** Opening EXTRACT block **
Figure depicting a decision tree on Chase mortgage data where if interest rate and income are less than 7.94% and $78223, respectively, then risk of prepayment is 2.6% and if interest rate is less than 7.19% risk of prepayment is 3.4% else 9.1%. If interest rate is greater than 7.94% and mortgage is less than $182926 and  loan-to-value ratio is less than 87.4% , mortgage less than $67751 then risk is 8.1% else 6.4%. If interest rate is less than 8.69% and property is a condo or co-op risk is 8.5% else its 16.3%. If mortgage is greater than $182926 and property is a condo or co-op then risk is 15.2% otherwise risk is 40%.

Learning has now discovered 10 distinct segments (tree leaves), with risk levels ranging from 2.6 percent all the way up to 40 percent. This wide variety means something is working. The process has successfully found groups that differ greatly from one another in the likelihood the thing being predicted—prepayment—will happen. Thus, it has learned how to rank by future probabilities.

To be predicted, an individual tumbles down the tree from top to bottom like a ball in the pinball-like game Pachinko, cascading down through an obstacle course of pins, bouncing left and right. For example, Sally Smithers, the example mortgage customer from earlier in this chapter, starts at the top (tree root) and answers yes/no questions:

  1. Q: Interest rate < 7.94 percent?
  2. A: No, go right.
  3. Q: Mortgage < $182,926?
  4. A: Yes, go left.
  5. Q: Loan-to-value ratio < 87.4 percent?
  6. A: Yes, go left (the loan is less than 87.4 percent of the property value).
  7. Q: Mortgage < $67,751?
  8. A: No, go right.
  9. Q: Interest rate < 8.69 percent?
  10. A: No, go right.

Thus, Sally comes to a landing in the segment with a 25.6 percent propensity. The average risk overall is 9.4 percent, so this tells us there is a relatively high chance she will prepay her mortgage.

Business rules are found along every path from root to leaf. For example, following the path Sally took, we derive a rule that applies to Sally as well as many other homeowners like her (the path has five steps, but the rule can be summarized in fewer lines because some steps revisit the same variable):

Bigger Is Better

Continuing to grow the mortgage risk model, the learning process goes further and lands on an even bigger tree, with 39 segments (leaves), that has this shape to it:

Figure depicting a decision tree with 39 segments.
** Closing EXTRACT block **
**GOAL OF THE EXERCISE**
Reproduce the decision-tree text in full, keeping every word and line unchanged. The records have nothing to do with the decision-tree text.
** Opening PROVIDED MATERIAL block **
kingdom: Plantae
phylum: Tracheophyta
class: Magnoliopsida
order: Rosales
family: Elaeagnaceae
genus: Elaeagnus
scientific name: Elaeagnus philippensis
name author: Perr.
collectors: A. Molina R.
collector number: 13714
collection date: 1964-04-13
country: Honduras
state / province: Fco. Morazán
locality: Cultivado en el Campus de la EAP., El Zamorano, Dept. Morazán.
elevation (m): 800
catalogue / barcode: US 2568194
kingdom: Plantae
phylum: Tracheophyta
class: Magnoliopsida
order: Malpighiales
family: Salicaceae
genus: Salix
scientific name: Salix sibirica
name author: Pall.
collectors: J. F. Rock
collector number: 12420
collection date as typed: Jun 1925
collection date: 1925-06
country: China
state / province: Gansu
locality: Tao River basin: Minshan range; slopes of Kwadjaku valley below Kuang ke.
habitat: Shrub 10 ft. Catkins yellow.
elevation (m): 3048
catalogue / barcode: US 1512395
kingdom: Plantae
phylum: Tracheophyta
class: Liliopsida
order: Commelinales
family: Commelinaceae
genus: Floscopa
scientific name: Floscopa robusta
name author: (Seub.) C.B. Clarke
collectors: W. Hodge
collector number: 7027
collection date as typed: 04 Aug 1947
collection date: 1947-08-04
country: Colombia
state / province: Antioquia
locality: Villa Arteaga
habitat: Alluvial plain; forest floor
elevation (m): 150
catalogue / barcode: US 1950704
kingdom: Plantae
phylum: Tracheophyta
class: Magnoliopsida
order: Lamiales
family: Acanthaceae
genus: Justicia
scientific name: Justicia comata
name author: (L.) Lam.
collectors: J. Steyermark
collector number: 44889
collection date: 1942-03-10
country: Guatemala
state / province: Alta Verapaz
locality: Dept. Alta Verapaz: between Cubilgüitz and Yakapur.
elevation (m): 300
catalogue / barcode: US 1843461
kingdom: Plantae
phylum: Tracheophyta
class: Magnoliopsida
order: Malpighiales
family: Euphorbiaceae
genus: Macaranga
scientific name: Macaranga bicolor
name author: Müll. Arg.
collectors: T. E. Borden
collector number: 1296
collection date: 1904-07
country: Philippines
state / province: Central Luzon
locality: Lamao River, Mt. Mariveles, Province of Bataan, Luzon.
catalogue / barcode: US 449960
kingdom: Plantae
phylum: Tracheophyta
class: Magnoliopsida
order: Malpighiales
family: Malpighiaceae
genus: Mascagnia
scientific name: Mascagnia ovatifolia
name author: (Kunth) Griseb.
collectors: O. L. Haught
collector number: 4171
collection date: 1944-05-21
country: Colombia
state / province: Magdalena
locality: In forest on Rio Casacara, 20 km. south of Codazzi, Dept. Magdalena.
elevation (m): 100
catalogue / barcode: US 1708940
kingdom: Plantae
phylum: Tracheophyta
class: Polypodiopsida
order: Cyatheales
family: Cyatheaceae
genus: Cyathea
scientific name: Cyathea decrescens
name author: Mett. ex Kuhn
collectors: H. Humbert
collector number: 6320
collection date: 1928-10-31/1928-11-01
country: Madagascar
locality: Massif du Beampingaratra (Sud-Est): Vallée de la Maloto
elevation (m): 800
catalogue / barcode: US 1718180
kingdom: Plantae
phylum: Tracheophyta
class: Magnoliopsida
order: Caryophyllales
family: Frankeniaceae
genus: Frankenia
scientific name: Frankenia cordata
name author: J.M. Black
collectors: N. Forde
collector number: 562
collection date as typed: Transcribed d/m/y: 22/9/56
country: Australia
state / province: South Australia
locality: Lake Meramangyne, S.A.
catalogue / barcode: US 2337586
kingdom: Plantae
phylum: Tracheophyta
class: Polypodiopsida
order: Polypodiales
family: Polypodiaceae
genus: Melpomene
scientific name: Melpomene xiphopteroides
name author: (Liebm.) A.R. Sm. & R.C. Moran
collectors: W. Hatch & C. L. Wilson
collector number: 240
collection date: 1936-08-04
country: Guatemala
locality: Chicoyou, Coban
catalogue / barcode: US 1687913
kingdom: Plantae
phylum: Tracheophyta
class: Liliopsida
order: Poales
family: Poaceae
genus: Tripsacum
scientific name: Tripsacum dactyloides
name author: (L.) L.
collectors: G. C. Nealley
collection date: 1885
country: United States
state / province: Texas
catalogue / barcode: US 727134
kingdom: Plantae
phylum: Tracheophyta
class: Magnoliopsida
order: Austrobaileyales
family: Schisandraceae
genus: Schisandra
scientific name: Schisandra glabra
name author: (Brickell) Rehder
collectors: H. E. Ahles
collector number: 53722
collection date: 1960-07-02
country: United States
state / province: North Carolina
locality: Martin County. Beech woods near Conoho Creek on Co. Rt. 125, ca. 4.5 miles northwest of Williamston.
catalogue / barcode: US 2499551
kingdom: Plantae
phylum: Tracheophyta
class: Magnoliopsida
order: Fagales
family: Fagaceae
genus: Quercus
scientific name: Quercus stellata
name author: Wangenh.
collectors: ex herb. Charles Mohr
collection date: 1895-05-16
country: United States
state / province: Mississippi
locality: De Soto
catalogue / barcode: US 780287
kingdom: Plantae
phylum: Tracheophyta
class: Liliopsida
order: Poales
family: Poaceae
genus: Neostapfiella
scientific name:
** Closing PROVIDED MATERIAL block **
**RESPONSE TO THE EXERCISE**
Figure depicting a decision tree on Chase mortgage data where if interest rate and income are less than 7.94% and $78223, respectively, then risk of prepayment is 2.6% and if interest rate is less than 7.19% risk of prepayment is 3.4% else 9.1%. If interest rate is greater than 7.94% and mortgage is less than $182926 and  loan-to-value ratio is less than 87.4% , mortgage less than $67751 then risk is 8.1% else 6.4%. If interest rate is less than 8.69% and property is a condo or co-op risk is 8.5% else its 16.3%. If mortgage is greater than $182926 and property is a condo or co-op then risk is 15.2% otherwise risk is 40%.

Learning has now discovered 10 distinct segments (tree leaves), with risk levels ranging from 2.6 percent all the way up to 40 percent. This wide variety means something is working. The process has successfully found groups that differ greatly from one another in the likelihood the thing being predicted—prepayment—will happen. Thus, it has learned how to rank by future probabilities.

To be predicted, an individual tumbles down the tree from top to bottom like a ball in the pinball-like game Pachinko, cascading down through an obstacle course of pins, bouncing left and right. For example, Sally Smithers, the example mortgage customer from earlier in this chapter, starts at the top (tree root) and answers yes/no questions:

  1. Q: Interest rate < 7.94 percent?
  2. A: No, go right.
  3. Q: Mortgage < $182,926?
  4. A: Yes, go left.
  5. Q: Loan-to-value ratio < 87.4 percent?
  6. A: Yes, go left (the loan is less than 87.4 percent of the property value).
  7. Q: Mortgage < $67,751?
  8. A: No, go right.
  9. Q: Interest rate < 8.69 percent?
  10. A: No, go right.

Thus, Sally comes to a landing in the segment with a 25.6 percent propensity. The average risk overall is 9.4 percent, so this tells us there is a relatively high chance she will prepay her mortgage.

Business rules are found along every path from root to leaf. For example, following the path Sally took, we derive a rule that applies to Sally as well as many other homeowners like her (the path has five steps, but the rule can be summarized in fewer lines because some steps revisit the same variable):

Bigger Is Better

Continuing to grow the mortgage risk model, the learning process goes further and lands on an even bigger tree, with 39 segments (leaves), that has this shape to it:

Figure depicting a decision tree with 39 segments.